CSPs have long tenured workers who possess deep tribal knowledge, but significant numbers are being lost through attrition. Doing more with less is a way of life in telecom operations.
As CSPs look to the future, they may view their existing workforce as something of a double-edged sword:
On the one hand, existing employees are typically loyal and long-tenured, and skilled in the ‘dark arts’ of traditional operations. Their knowledge and experience are not only invaluable, but in many cases essential for effective operational support of today’s infrastructure and services.
On the flipside, as new technologies, architectures and services are introduced, operational practices are becoming more IT-focused and IT-led. The skills required to manage and support the new environment are very different, and will make those of established employees obsolete(1).
(1) EY 2019 - Use Technology To Innovate
It’s comforting for us to imagine the natural comings and goings of employees will allow this transition of skills to occur painlessly, but sadly this is not the case:
As the qualification age for social security retirement benefits increases (along with life expectancy), employees expect to retire later(2). Early retirement is more prevalent in technology companies than in many other industries, but the trend is inexorably towards a longer working life.
(2) Bloomberg 2018 - Americans Retiring Later
The market for technology graduates is highly competitive, and it’s a struggle to recruit the numbers of young professionals needed to satisfy the evolving needs of the business(3). So even if a CSP is inclined to shed older staff, it’s not an easy matter to replace them with appropriately-skilled youngsters.
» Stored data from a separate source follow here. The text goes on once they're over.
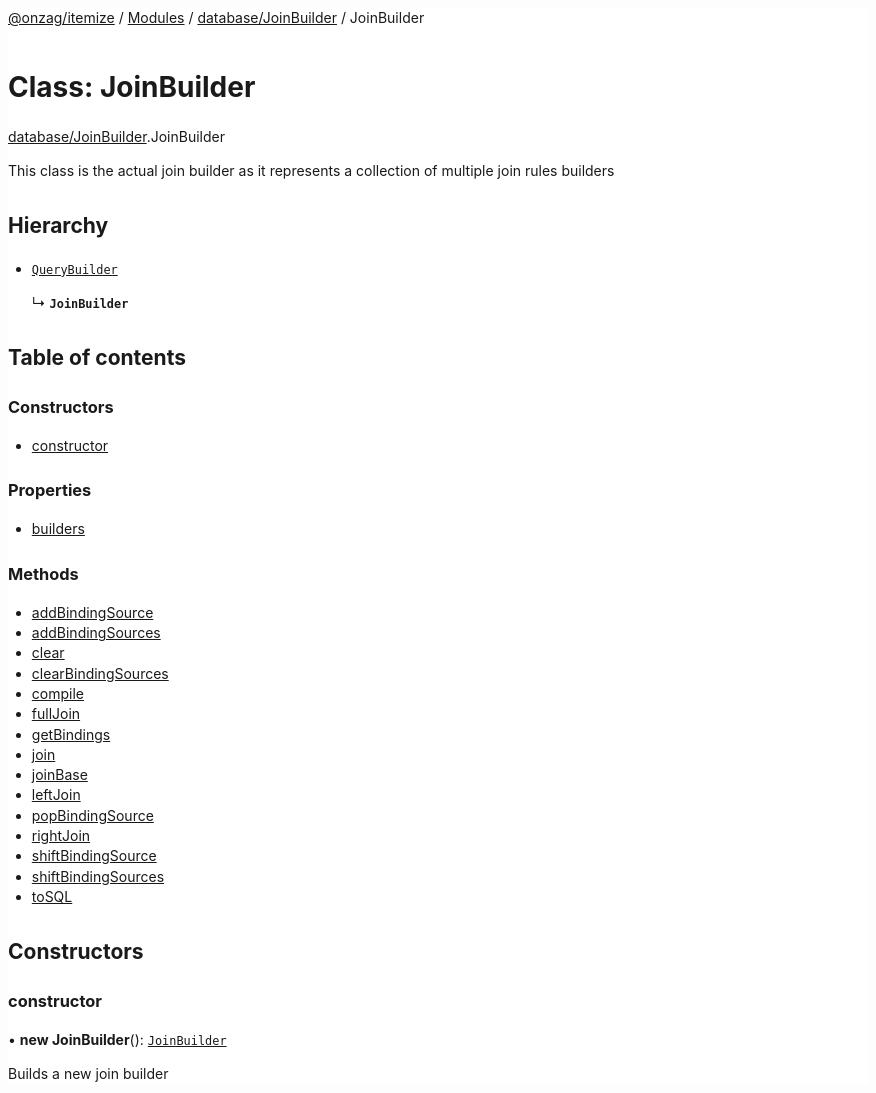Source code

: [@onzag/itemize](../README.md) / [Modules](../modules.md) / [database/JoinBuilder](../modules/database_JoinBuilder.md) / JoinBuilder

# Class: JoinBuilder

[database/JoinBuilder](../modules/database_JoinBuilder.md).JoinBuilder

This class is the actual join builder as it represents a collection of multiple join
rules builders

## Hierarchy

- [`QueryBuilder`](database_base.QueryBuilder.md)

  ↳ **`JoinBuilder`**

## Table of contents

### Constructors

- [constructor](database_JoinBuilder.JoinBuilder.md#constructor)

### Properties

- [builders](database_JoinBuilder.JoinBuilder.md#builders)

### Methods

- [addBindingSource](database_JoinBuilder.JoinBuilder.md#addbindingsource)
- [addBindingSources](database_JoinBuilder.JoinBuilder.md#addbindingsources)
- [clear](database_JoinBuilder.JoinBuilder.md#clear)
- [clearBindingSources](database_JoinBuilder.JoinBuilder.md#clearbindingsources)
- [compile](database_JoinBuilder.JoinBuilder.md#compile)
- [fullJoin](database_JoinBuilder.JoinBuilder.md#fulljoin)
- [getBindings](database_JoinBuilder.JoinBuilder.md#getbindings)
- [join](database_JoinBuilder.JoinBuilder.md#join)
- [joinBase](database_JoinBuilder.JoinBuilder.md#joinbase)
- [leftJoin](database_JoinBuilder.JoinBuilder.md#leftjoin)
- [popBindingSource](database_JoinBuilder.JoinBuilder.md#popbindingsource)
- [rightJoin](database_JoinBuilder.JoinBuilder.md#rightjoin)
- [shiftBindingSource](database_JoinBuilder.JoinBuilder.md#shiftbindingsource)
- [shiftBindingSources](database_JoinBuilder.JoinBuilder.md#shiftbindingsources)
- [toSQL](database_JoinBuilder.JoinBuilder.md#tosql)

## Constructors

### constructor

• **new JoinBuilder**(): [`JoinBuilder`](database_JoinBuilder.JoinBuilder.md)

Builds a new join builder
(3) CIO 2018 - The IT Skills Gap
Understanding the nuances of legacy systems and an established workforce
These effects increase the importance of CSPs finding ways to allow existing employees to continue making a useful contribution to the success of the company, despite the changes taking place. And adding further weight, it’s desirable because their ‘legacy’ experience is still valuable:
- For the foreseeable future, a ‘hybrid’ infrastructure including both old and new technologies will exist, as CSPs make the transition from traditional to new technologies. This hybridization has several forms… for example, NFV offers the possibility to incrementally virtualize specific components, in an environment initially dominated by traditional technology, while SDN offers a virtualized overarching framework for network management and operation, within which many lower-level traditional network components are incrementally virtualized. In both cases, there’s a need to blend old and new skills as the transformation proceeds.
- Even in the virtualized, software-driven, COTs-based, cloud-centric future of networks and services, there’s a lot of nuanced operational ‘cause and effect’ insight residing in the heads of the experienced staff, much of which is not documented or accessible in other forms. The intuition and experience of the workforce must be captured and harnessed to allow the emerging significantly more dynamic infrastructure and services environment to be configured, tuned and managed effectively… particularly as scale, complexity and required speed of reaction increase!
Age-related workforce dynamics:
- Skills and experience of older technology workers are becoming less relevant
- Retirement age is increasing alongside life expectancy and access to retirement benefits
- Competition exists for new graduates and other younger staff with relevant newer skills
- The natural recruitment/retirement cycle will not deliver the skills-shift needed fast enough
- Re-skilling and/or letting staff go are the only options to achieve the skills transformation
Existing expertise needs to be captured and CSP best practices enhanced
The end result is rather than replacing older employees, which would challenge social responsibility mandates in many organizations, there are many reasons why re-skilling to extend their useful participation is much the preferred option, as reflected in a McKinsey article originally published in November 2017 (McKinsey 2018 - Re-traing & Re-skilling in the Age of Automation):
In evolving to new infrastructure, the introduction of fresh operational practices and tools will be an incremental process. Existing expertise needs to be captured and best practices enhanced to speed up operational response times and lower costs to dovetail with the new approaches and systems being put in place. In both the old and the new technology environments, automation is key to allow effective management and operation.
Accenture (Accenture 2019 - Intelligent Technologies & the Workforce) notes that “73 percent of CXO respondents from our telco research sample were convinced that their organization would, to a large or very large extent, automate tasks and processes in the next three years”, but also includes the warning “While 96 percent of leaders surveyed expect the future workforce to be a blend of human and machines, they’re focusing more on immediate efficiencies than on transforming the workforce to take advantage of change”.